From the entries that follow, copy each line containing the word "circle".

Provided data:
-- Opening Marker --

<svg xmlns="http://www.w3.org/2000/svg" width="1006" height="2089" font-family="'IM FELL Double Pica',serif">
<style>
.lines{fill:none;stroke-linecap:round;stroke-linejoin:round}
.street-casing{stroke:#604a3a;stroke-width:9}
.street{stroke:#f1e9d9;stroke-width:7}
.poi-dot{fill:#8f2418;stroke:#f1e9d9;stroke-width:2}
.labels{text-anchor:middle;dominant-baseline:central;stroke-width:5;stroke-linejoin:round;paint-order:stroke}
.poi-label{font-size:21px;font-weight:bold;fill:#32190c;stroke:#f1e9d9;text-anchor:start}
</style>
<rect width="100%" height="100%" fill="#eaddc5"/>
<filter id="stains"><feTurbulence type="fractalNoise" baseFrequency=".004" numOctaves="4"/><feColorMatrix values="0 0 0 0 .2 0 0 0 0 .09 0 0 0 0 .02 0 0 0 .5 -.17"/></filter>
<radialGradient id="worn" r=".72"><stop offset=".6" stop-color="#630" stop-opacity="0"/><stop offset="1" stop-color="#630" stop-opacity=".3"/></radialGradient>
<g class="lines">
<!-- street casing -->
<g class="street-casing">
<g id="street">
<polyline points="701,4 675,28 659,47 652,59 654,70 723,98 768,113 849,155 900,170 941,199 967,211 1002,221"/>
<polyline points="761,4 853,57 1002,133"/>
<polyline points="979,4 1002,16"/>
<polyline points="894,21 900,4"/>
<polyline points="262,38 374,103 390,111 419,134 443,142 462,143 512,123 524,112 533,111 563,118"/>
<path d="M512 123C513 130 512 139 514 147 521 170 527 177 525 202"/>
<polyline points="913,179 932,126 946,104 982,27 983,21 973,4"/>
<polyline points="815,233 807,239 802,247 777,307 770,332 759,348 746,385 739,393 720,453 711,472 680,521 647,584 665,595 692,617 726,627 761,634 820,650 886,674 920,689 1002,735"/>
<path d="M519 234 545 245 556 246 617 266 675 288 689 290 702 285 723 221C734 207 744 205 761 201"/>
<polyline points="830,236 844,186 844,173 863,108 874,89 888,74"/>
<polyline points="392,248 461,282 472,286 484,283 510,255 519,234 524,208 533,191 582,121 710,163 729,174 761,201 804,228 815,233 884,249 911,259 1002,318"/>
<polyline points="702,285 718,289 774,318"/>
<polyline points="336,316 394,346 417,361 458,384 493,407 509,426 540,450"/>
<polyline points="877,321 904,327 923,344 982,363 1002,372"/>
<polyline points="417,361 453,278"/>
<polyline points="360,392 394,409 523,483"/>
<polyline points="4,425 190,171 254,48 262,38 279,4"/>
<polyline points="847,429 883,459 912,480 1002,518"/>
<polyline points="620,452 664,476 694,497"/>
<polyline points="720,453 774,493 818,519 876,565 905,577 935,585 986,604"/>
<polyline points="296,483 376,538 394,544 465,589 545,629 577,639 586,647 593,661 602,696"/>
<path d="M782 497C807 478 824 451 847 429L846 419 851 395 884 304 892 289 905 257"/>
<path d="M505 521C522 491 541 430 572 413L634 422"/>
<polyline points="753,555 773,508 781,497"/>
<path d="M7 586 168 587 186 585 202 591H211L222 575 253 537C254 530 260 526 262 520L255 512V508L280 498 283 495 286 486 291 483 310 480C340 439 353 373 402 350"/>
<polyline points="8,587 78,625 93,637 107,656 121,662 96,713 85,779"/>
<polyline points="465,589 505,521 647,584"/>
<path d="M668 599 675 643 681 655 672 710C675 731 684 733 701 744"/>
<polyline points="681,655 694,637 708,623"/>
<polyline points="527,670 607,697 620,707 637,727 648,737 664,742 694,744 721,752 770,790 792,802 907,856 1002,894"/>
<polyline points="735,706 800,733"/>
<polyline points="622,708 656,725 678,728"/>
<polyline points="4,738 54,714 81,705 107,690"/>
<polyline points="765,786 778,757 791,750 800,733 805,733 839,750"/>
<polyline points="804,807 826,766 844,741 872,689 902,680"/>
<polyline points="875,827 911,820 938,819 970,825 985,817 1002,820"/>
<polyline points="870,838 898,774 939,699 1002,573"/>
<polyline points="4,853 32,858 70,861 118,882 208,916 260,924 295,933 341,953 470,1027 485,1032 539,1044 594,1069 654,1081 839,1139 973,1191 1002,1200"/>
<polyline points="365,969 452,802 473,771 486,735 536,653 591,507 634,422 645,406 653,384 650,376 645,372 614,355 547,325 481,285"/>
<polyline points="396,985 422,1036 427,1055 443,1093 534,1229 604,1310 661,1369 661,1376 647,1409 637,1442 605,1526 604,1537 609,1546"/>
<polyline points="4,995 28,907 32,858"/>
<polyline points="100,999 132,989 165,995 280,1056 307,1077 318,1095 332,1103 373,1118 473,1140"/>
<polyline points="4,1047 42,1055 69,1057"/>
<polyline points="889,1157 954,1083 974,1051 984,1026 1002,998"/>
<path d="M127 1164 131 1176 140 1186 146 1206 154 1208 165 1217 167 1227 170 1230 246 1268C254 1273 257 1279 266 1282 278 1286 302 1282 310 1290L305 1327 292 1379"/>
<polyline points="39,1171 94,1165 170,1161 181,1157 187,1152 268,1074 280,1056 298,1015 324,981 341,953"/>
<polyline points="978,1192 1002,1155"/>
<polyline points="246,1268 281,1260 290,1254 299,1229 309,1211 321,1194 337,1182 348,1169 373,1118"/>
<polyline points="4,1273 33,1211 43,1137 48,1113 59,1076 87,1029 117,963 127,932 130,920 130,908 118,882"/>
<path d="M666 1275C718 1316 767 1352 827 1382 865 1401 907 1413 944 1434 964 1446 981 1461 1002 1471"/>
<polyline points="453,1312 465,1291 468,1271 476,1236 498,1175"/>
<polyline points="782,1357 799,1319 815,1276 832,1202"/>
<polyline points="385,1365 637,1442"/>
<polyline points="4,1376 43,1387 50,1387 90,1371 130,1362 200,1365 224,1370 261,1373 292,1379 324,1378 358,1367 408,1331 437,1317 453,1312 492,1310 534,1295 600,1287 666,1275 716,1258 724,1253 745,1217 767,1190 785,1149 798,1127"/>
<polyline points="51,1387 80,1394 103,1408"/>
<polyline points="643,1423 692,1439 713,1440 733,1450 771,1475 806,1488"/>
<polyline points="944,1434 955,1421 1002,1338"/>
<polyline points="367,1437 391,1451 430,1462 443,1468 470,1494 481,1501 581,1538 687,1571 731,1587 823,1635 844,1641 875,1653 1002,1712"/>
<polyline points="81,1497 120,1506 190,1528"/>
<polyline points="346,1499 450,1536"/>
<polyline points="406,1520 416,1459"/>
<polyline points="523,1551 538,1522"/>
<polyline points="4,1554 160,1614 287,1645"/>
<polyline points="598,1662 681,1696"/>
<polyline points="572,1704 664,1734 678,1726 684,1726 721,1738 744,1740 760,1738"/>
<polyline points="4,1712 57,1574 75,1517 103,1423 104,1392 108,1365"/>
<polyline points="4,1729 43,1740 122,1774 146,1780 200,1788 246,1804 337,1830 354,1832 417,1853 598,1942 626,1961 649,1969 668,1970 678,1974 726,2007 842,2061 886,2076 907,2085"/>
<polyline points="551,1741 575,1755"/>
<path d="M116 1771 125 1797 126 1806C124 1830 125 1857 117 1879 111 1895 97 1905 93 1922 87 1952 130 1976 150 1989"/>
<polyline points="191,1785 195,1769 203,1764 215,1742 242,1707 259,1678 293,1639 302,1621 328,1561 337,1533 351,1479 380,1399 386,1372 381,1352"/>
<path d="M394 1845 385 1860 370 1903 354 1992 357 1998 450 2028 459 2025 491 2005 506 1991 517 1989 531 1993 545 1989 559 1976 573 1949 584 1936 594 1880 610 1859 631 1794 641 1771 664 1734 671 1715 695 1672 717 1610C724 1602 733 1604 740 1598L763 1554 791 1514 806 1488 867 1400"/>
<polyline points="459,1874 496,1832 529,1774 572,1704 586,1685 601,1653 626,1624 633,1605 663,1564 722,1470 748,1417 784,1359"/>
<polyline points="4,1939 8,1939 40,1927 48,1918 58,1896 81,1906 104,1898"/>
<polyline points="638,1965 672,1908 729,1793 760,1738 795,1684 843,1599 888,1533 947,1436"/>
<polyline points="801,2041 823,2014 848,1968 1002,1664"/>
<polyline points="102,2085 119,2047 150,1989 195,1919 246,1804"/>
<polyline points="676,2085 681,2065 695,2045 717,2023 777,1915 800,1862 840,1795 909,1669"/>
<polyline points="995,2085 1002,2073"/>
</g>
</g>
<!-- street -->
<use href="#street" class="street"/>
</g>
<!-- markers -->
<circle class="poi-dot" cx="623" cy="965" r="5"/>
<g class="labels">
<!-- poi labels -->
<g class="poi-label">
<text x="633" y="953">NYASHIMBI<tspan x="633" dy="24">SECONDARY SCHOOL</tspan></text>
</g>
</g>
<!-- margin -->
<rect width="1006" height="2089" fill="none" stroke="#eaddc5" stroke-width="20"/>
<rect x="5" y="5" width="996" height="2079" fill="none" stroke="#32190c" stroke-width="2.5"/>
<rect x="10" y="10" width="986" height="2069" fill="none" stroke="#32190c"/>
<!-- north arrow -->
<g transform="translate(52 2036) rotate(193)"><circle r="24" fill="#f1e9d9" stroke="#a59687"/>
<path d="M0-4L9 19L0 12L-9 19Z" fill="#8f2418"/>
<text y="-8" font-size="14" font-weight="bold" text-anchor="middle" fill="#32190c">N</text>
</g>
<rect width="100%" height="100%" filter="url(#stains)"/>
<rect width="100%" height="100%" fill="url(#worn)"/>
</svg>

-- Closing Marker --

Answer to the exercise:
<circle class="poi-dot" cx="623" cy="965" r="5"/>
<g transform="translate(52 2036) rotate(193)"><circle r="24" fill="#f1e9d9" stroke="#a59687"/>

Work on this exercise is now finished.